- Ford is offering its all-electric vehicle customers North America’s largest electric vehicle public charging network, with more than 12,000 places to charge, including fast charging, and more than 35,000 charge plugs – more than any other automotive manufacturer, addressing a big concern from those switching to all-electric cars
- New Ford all-electric vehicles, including the Mustang-inspired SUV arriving next year, will come standard with a Ford Mobile Charger that can charge regardless of outlet power (120- and 240-volt outlets); for those with longer commutes or who want greater peace of mind, a Ford Connected Charge Station can fully power a vehicle overnight while they sleep
- Through FordPass on a mobile device or in each vehicle’s on-screen dashboard, customers will be able to monitor charging at home and easily find FordPass Charging Network stations
Ford is giving future all-electric vehicle customers the confidence to enjoy a hassle-free electric lifestyle. By providing access to more electric vehicle public charging stations in North America than any other automaker, Ford will make it easier for customers to find a place to charge when the company starts delivering new models next year.
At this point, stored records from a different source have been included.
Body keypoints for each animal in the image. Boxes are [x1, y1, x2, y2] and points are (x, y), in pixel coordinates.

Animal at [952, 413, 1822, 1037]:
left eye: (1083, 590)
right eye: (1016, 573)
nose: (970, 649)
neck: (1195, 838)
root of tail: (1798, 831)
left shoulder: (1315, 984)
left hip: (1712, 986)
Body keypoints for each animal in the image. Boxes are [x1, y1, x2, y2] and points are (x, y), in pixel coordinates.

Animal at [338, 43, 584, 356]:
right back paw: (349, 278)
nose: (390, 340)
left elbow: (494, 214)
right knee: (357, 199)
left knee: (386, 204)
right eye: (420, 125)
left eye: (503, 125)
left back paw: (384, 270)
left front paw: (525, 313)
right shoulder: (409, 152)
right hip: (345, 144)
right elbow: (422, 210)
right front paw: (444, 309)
The Ford all-electric vehicle charging strategy features comprehensive at-home charging options and North America’s largest network of public charging stations , including DC fast charging. And with both at-home and on-the-go charging powered by the FordPass app and in-vehicle screen, many customer hesitancies surrounding electric vehicle ownership are being addressed.
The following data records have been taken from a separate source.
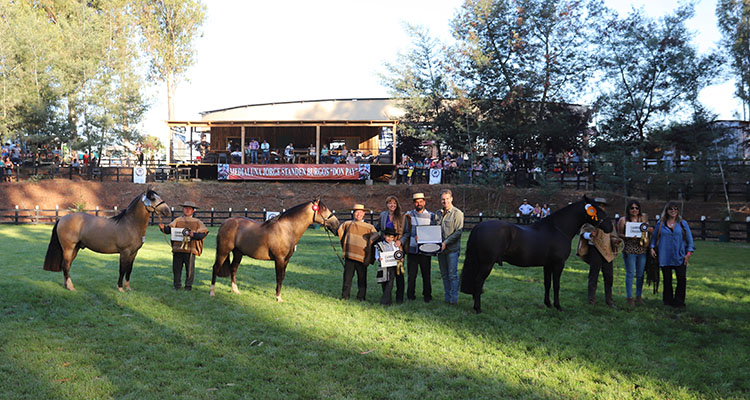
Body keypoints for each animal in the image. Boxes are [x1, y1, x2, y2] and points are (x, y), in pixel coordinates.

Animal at [42, 189, 170, 292]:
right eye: (153, 198)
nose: (167, 210)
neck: (130, 224)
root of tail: (62, 219)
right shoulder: (125, 252)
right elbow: (122, 270)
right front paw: (120, 288)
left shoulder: (134, 253)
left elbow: (129, 270)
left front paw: (128, 288)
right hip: (68, 248)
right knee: (66, 265)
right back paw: (71, 287)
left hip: (75, 249)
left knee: (67, 266)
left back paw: (67, 285)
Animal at [210, 198, 342, 302]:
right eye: (324, 209)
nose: (337, 226)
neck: (287, 229)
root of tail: (225, 222)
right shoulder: (279, 259)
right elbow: (278, 277)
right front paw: (278, 298)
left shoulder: (286, 260)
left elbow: (282, 277)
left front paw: (278, 295)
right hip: (223, 251)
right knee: (216, 268)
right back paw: (212, 292)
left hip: (238, 253)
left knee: (233, 269)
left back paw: (235, 290)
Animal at [462, 195, 612, 314]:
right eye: (597, 209)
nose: (610, 227)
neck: (558, 229)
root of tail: (478, 226)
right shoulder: (558, 264)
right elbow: (556, 285)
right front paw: (558, 306)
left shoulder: (548, 265)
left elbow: (547, 283)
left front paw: (548, 304)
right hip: (487, 264)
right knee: (478, 281)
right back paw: (478, 308)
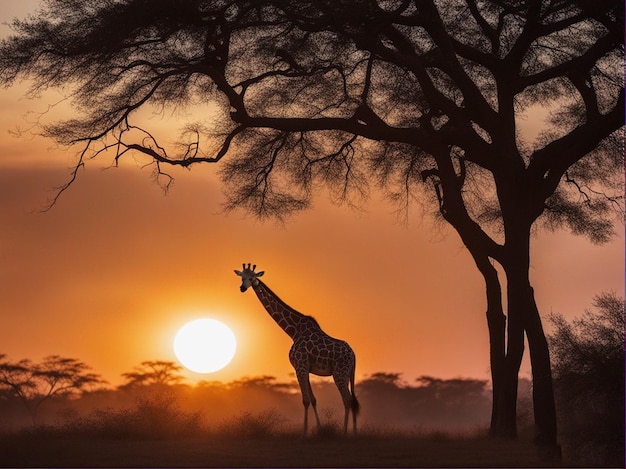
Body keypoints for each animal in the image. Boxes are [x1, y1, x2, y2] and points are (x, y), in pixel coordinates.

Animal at [234, 264, 358, 436]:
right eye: (242, 277)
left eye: (252, 277)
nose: (242, 288)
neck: (293, 331)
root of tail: (353, 355)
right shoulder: (305, 367)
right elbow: (313, 399)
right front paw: (318, 429)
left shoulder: (300, 365)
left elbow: (305, 400)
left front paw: (304, 433)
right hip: (348, 374)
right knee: (352, 400)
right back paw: (354, 432)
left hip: (339, 372)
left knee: (346, 399)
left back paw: (345, 433)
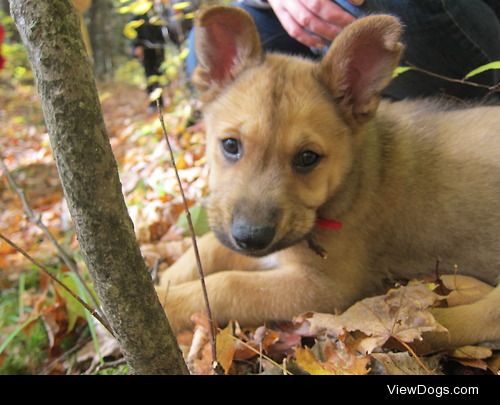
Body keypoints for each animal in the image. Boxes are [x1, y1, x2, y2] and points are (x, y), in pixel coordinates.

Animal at [158, 6, 500, 348]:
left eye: (308, 158)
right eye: (230, 145)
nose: (251, 238)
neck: (353, 178)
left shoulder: (321, 286)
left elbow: (227, 285)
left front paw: (166, 302)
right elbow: (208, 246)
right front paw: (166, 279)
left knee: (476, 320)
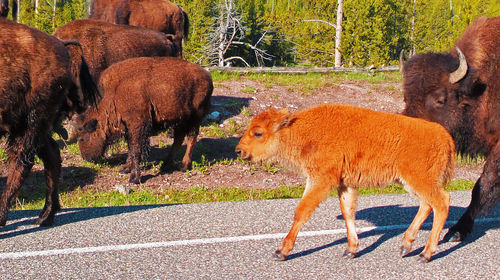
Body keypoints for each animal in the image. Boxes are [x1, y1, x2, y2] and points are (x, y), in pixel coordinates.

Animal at [0, 18, 98, 226]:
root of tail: (61, 46)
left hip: (30, 122)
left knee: (23, 161)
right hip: (33, 124)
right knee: (50, 155)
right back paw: (46, 215)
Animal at [76, 56, 213, 184]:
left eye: (82, 138)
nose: (86, 158)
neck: (115, 94)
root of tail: (208, 77)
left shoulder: (138, 124)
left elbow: (136, 150)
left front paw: (134, 178)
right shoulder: (129, 127)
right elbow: (131, 148)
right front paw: (126, 168)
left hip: (195, 118)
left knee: (191, 138)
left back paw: (184, 166)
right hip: (180, 119)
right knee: (178, 139)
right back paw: (165, 165)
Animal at [236, 104, 456, 262]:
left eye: (258, 133)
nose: (239, 151)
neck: (302, 130)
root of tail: (445, 137)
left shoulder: (321, 180)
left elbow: (301, 211)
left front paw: (281, 252)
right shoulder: (345, 184)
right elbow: (348, 212)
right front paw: (350, 250)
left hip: (419, 180)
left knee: (441, 202)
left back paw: (425, 254)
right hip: (413, 182)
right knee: (427, 205)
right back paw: (405, 247)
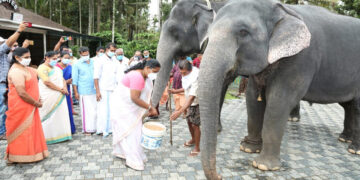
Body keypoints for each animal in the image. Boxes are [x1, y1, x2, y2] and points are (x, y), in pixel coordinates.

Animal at [198, 0, 360, 178]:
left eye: (243, 32)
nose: (220, 176)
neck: (282, 9)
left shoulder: (300, 59)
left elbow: (279, 101)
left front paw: (263, 166)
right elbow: (252, 98)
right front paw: (249, 149)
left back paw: (354, 150)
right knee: (350, 106)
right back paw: (345, 139)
“Among people who already own or want to purchase electric vehicles and plug-in hybrids, 48 per cent say that a lack of charging stations is one of their main concerns,” said Ted Cannis, Ford director of global electrification. “By offering industry-leading charging access we are dismantling those barriers, allowing more customers to confidently enjoy the benefits of owning an electric vehicle.”
Ford has made EV home charging as easy as charging a smartphone, which is where most all-electric vehicle drivers currently charge.